Extract all members to disk and return output paths.

### CabArchive.extract_raw(name: str, dest_dir: str) -> str

Extract a member using the raw path (no safety checks).

### CabArchive.extract_all_raw(dest_dir: str) -> list[str]

Extract all members using raw paths (no safety checks).

### CabArchive.from_bytes(data: bytes) -> CabArchive

Create an archive backed by in-memory bytes instead of a file path.
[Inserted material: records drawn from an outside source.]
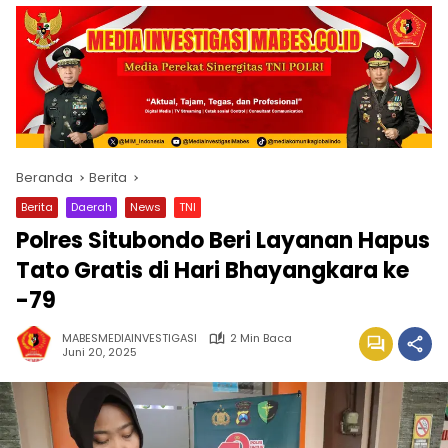
Beranda
Berita
Berita
Daerah
News
TNI
Polres Situbondo Beri Layanan Hapus
Tato Gratis di Hari Bhayangkara ke
-79
MABESMEDIAINVESTIGASI
2 Min Baca
Juni 20, 2025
### CabArchive.info() -> CabInfo

Return parsed CAB header metadata. The `CabInfo` dict includes:

- `filename` (str | None)
- `base_offset` (int)
- `length` (int)
- `set_id` (int)
- `set_index` (int)
- `header_resv` (int)
- `flags` (int)
- `has_prev` / `has_next` (bool)
- `prev_cabinet` / `next_cabinet` (str | None)
- `prev_disk` / `next_disk` (str | None)
- `files_count` (int)
- `folders_count` (int)

### Exceptions

All errors derive from `CabError`:

- `CabError`
- `CabFormatError`
- `CabDecompressionError`
- `CabPathTraversalError`

## Safe extraction

By default, `extract()` and `extract_all()` reject:
- absolute paths (`/`, `\`, drive letters, UNC paths)
- path traversal (`..` after normalization)
- mixed or odd separators (`/` and `\` are normalized)

Use `safe=False` to allow the original paths.

## Build from source

This project uses setuptools and builds a shared `libmspack` that is bundled into wheels. A pinned libmspack source tarball is included under `pylibmspack/vendor/` and used for offline builds (SHA-256 verified).

```bash
python -m pip install -U pip setuptools wheel
python -m pip install -e .
```

If you want to supply a local tarball, pass `--tarball` to `scripts/build_libmspack.py`. To allow a network download during builds, set `PYLIBMSPACK_ALLOW_DOWNLOAD=1` (disabled by default).

## Licensing

- **pylibmspack** code is MIT licensed.
- Wheels bundle **libmspack** under LGPL-2.1. The corresponding libmspack source tarball is included under `pylibmspack/vendor/`. You may replace the shared library inside `pylibmspack/.libs` with a compatible build.

See `THIRD_PARTY_LICENSES/LGPL-2.1.txt` and `NOTICE` for details.